David Ortiz and the Major League Baseball Tribute Video, “If”
What are the big take-aways?
In 1910, the controversial English writer and Nobel Laureate in Literature, Rudyard Kipling, wrote a poem entitled “If—.” I first became familiar with the poem when my friend Doug Moran wrote a great book, If You Will Lead (previously reviewed HERE in the Leadership Library) about it. Doug’s main point is that Kipling was a leadership philosopher ahead of his time and his piece “If--,” which was originally intended as guidance and advice for young men, provides a timeless framework of essential traits that any 21st-century leader should aspire to cultivate.
In this three-and-a-half-minute video, produced by Major League Baseball and beautifully narrated by actor Kevin Spacey, the poem “If—” is offered as a description of how the retiring Cooperstown-bound designated hitter for the Boston Red Sox, “Big Papi” David Ortiz, represents the poem’s leadership wisdom. Watch and listen to it here.
Why do I like it?
In the interest of transparency, let me confess off the top that I’m not the least bit impartial. I like the inspiring poetry and imagery in this Ortiz tribute video “If” because I was born and raised by Red Sox fanatics in Massachusetts, and because I became a serious follower of the team myself in 2003. That also happened to be the year the Sox acquired David Ortiz (then David Arias), a little-known player with a lot of potential as a power hitter, who’d grown up playing stickball in a poor and violent neighborhood in the Dominican Republic.
I did not always love professional baseball, but I love it now, mainly because of Ortiz. And it has less to do with the three World Series Championships the Red Sox have won since Big Papi came to town, and more to do with the example of how much leadership, love and civic pride can be embodied in a mature professional athlete. Ortiz is a gifted and fallible person who has lived a complex life in the public eye with unusual generosity of spirit. I share the perspective of the wise 88-year-old Los Angeles Dodgers broadcaster Vin Scully, who said – when he met Ortiz in person for the first time on August 7th – “I must tell you this, I admire the way you play. But I have respected with great admiration the human being that you are” (Boston Sunday Globe, 10/2/16).
In what situations would this be useful?
The career of David Ortiz as reflected in “If—” and as captured in the video’s clips would be useful to any leader interested in a portrait of psychological resilience, or more specifically – as the poem expresses it – the ability to “meet with Triumph and Disaster/And treat those two impostors just the same.” To my mind, that is the hardest and yet the truest, most potent and spiritually-satisfying leadership attribute Kipling describes.
David Ortiz’s years with the Red Sox haven’t always been easy. To be sure, Big Papi’s stats are amazing (one of my favorites is his .688 batting average during the 2013 World Series, for which he won the MVP). He’s retiring after this year because he turned 40 last November, and still, on August 24th he became the oldest major-league player ever to hit 30 home runs and ended the regular season this past weekend with 38 dingers, 127 runs batted in, and a batting average of .315.
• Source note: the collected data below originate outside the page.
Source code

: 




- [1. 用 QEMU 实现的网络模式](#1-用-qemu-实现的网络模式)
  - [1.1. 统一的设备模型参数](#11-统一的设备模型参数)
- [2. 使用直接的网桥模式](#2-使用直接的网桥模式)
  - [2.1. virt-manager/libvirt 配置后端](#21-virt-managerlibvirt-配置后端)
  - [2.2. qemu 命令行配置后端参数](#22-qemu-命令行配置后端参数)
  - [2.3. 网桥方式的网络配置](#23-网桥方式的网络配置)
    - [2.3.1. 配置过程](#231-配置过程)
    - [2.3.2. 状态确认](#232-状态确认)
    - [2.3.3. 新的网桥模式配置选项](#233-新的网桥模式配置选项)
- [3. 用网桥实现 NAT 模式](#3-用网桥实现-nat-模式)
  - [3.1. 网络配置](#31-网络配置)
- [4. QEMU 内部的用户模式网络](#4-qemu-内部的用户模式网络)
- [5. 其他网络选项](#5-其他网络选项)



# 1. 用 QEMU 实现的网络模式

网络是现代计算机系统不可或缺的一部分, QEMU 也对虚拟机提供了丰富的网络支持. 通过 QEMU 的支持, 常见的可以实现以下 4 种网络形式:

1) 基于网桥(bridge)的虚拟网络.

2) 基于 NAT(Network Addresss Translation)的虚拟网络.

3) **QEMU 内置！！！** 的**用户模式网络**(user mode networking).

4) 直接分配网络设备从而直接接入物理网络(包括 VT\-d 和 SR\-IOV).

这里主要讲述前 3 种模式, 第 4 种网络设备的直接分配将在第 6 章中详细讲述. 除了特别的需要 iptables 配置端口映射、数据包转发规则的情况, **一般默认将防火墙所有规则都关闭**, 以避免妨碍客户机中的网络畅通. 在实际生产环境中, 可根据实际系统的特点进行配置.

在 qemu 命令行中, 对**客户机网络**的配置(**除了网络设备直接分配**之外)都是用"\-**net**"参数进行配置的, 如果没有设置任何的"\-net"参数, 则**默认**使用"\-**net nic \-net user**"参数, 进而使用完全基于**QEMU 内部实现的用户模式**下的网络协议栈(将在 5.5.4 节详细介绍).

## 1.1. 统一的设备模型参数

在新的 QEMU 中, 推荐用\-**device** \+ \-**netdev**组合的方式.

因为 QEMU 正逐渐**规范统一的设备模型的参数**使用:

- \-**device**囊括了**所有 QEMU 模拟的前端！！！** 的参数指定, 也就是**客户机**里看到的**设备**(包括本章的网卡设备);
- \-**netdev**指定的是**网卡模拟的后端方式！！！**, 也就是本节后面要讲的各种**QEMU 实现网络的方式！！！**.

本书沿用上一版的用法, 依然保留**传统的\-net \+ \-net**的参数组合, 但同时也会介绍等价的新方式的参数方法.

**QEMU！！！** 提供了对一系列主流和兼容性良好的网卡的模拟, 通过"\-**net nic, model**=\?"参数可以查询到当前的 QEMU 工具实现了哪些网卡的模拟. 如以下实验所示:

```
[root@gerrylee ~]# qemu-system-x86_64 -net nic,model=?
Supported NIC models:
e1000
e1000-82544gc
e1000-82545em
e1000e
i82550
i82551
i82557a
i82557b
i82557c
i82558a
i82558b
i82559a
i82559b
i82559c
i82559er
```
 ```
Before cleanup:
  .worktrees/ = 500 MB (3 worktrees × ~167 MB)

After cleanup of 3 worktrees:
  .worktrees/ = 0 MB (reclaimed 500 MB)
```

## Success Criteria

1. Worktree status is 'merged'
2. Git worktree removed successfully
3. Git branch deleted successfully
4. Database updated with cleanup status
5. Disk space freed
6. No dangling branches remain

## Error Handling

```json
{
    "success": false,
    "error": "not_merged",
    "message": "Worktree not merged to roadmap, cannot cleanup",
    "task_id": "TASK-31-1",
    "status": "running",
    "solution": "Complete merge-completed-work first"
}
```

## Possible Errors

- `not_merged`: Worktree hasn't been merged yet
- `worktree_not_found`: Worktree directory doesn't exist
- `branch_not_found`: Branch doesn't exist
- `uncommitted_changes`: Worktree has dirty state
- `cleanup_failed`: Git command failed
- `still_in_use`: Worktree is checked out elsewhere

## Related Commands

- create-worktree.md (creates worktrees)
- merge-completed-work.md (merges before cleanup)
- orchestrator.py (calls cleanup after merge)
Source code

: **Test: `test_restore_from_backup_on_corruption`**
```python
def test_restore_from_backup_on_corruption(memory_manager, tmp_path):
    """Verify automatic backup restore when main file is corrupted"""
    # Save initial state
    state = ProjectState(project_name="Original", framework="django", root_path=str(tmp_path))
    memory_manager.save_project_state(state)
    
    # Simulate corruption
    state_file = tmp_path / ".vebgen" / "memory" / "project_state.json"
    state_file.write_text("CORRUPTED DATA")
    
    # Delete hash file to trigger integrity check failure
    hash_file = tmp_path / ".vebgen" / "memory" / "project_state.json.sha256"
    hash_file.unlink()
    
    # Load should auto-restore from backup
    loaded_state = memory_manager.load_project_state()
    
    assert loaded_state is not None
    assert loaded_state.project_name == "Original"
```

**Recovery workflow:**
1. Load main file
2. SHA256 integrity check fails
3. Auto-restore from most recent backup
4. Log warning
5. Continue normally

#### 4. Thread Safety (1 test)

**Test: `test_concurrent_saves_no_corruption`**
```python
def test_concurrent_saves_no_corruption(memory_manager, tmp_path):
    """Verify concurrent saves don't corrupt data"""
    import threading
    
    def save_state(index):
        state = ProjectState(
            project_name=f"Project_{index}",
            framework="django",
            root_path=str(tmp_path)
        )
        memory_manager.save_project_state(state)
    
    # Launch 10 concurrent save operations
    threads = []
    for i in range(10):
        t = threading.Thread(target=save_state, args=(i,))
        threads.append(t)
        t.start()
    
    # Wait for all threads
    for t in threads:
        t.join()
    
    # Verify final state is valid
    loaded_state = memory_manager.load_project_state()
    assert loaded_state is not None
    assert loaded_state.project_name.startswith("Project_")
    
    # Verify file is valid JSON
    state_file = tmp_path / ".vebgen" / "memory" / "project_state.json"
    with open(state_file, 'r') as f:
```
But the impressive numbers do not tell the much more complicated story: of a frustrated and talented Ortiz being released by the Minnesota Twins in 2002, with no prospects; of losing his mother to a car wreck that same year (she’s the person to whom he points skyward after each home run); of founding his charity in 2007 to help kids in New England and in the Dominican Republic who need expensive medical procedures (primarily critical cardiac care); of struggling terribly with his hitting in 2008, and especially in 2009, which bitterly disappointed many Red Sox fans whose expectations were very high after Ortiz’s contributions to Boston’s World Series wins in 2004 and 2007; of facing unproven allegations which surfaced in 2009 that he had tested positive for banned substances in 2003; and of rallying the entire city of Boston in 2013 with some choice words after the terrorist bombing at the Marathon.
Taken as a whole, the leadership story of Ortiz’s career is one of profound self-confidence, commitment to adapting (internally and externally) to transformation over the long haul, and holding the temporary illusions of triumph and disaster in perspective. And of feeling grateful for simply the opportunity to play.
What other resources might “pair” well with it?
The text of the poem “If—” can be found here.
The Red Sox held a sweet pre-game ceremony in Ortiz’s honor on Sunday, October 3, 2016, which received nice coverage on the Sports Illustrated website. The ceremony was sincere and poignant, and highlights from it – in the manner that Big Papi himself arguably transcends sports – might still be meaningful to folks who are not Red Sox fans or even fans of baseball, but fans of love in all its manifestations.